We're all speculating right now.

Customer deliveries were expected to begin in late October. They haven't.

Let's assume they are anywhere from 2-4 weeks behind. Now if they ramp to 5,000/week faster than initially planned they easily make up for being behind during the slow production period. If they ramp slower it goes the other direct.

My best guess is to plan on getting the car 1-2 behind whatever it migh have been.

With my November - January window, in my mind I reset to a January - March window.

Mind you first production vehicles are literally all identical outside of exterior paint and wheel choice, so things can move very quickly once the cars are "ordered" by customers.


----------



## Michael Russo (Oct 15, 2016)

I still see Late 2018 here in Europe so no change. 
Our first road trip from SW France to our Italian apartment with Midnight S≡R≡NITY would be welcome by June ‘19...


----------



## ng0 (Apr 11, 2017)

I may have calculated this wrong, but I estimate about $16/full charge on the LR model 3 at the 20 cents per kWh cost at the superchargers.
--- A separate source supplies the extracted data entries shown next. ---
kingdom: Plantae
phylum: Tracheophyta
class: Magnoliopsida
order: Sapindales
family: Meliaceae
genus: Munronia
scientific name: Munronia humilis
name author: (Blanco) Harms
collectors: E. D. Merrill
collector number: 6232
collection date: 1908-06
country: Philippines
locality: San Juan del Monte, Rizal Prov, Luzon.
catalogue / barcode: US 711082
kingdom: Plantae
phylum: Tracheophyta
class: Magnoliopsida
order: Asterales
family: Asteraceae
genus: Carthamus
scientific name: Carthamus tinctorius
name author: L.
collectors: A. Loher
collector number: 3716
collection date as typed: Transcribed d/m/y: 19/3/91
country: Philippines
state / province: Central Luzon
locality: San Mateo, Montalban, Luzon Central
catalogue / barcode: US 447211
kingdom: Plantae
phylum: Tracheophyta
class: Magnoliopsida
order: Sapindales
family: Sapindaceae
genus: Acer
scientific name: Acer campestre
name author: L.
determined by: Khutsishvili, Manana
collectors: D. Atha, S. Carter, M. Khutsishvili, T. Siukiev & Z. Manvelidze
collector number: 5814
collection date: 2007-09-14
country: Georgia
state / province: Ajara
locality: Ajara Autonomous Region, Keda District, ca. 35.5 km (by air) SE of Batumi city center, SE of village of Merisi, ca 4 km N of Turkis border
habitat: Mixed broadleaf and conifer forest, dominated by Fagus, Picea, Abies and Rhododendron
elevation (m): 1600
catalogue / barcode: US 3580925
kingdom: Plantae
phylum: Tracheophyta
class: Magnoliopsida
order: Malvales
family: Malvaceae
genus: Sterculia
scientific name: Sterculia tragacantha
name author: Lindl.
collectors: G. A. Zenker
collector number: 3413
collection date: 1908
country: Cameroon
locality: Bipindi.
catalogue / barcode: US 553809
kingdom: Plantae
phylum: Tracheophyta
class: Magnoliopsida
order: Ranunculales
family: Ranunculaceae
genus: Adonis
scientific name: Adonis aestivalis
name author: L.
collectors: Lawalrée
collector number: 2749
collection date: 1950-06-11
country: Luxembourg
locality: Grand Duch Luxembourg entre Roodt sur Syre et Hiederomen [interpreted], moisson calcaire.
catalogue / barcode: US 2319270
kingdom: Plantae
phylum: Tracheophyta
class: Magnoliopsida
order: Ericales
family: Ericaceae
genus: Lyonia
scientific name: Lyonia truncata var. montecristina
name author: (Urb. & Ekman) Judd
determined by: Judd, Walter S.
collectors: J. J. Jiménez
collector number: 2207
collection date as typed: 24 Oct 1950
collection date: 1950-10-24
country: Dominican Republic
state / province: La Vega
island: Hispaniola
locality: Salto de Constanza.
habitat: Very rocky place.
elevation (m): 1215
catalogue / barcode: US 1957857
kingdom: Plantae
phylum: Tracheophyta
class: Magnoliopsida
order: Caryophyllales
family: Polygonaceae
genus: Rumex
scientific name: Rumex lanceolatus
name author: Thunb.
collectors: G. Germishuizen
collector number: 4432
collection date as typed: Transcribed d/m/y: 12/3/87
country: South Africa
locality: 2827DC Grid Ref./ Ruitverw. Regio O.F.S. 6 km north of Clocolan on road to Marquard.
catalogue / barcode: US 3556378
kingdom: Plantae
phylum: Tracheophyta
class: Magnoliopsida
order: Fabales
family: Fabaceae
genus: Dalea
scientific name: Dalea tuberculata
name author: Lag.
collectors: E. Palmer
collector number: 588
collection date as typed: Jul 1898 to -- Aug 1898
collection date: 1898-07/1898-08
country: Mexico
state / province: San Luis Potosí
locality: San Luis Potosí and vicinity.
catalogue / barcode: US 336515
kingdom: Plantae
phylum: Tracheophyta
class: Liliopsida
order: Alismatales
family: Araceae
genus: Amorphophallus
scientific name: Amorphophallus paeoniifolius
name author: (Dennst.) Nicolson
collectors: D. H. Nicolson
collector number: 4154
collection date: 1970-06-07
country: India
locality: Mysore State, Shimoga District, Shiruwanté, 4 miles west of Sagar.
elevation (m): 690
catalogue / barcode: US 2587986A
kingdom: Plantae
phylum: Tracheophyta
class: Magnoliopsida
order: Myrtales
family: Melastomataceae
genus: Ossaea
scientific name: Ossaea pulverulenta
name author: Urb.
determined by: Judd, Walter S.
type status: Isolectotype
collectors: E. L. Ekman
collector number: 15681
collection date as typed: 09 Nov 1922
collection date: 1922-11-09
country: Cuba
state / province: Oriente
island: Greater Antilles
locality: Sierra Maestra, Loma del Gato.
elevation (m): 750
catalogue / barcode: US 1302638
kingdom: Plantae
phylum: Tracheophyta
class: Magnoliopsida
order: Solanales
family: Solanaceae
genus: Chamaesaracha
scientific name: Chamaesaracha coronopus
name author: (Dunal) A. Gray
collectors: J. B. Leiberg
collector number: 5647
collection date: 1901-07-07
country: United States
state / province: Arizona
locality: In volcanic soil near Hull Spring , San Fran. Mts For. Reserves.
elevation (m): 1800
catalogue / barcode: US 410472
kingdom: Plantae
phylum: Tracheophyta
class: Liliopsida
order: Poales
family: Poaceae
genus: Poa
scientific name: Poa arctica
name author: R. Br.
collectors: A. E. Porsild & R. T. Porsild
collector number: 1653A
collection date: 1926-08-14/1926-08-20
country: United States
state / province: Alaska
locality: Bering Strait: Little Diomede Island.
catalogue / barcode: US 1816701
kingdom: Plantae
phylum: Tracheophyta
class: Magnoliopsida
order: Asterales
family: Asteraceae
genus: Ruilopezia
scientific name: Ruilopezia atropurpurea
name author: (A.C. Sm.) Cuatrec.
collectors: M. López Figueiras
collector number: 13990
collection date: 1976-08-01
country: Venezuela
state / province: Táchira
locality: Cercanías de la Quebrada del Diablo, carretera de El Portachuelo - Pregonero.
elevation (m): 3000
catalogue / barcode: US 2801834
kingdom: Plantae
Even if you ran through a full charge at exclusively superchargers for an entire year it would still only cost about 1600 bucks. Most people will be charging at home and other cheaper chargers and won't need to do a full charge multiple times per week. It would take like 20-30 years to make up the difference in cost of the Model S if you only factor in supercharging.

Like others said, I would prefer a brand new loaded model 3 over a base model used Model S. There's actually a few things on the Model 3 that I prefer even if I had an option.


----------



## George K (Feb 19, 2017)

MelindaV said:


> so post 300k


I have a Feb to April estimate ,reserved March 31 as soon as on line reservations opened, l think it was around 11pm. EST. I will be picking up at Tesla store in Raleigh NC.


----------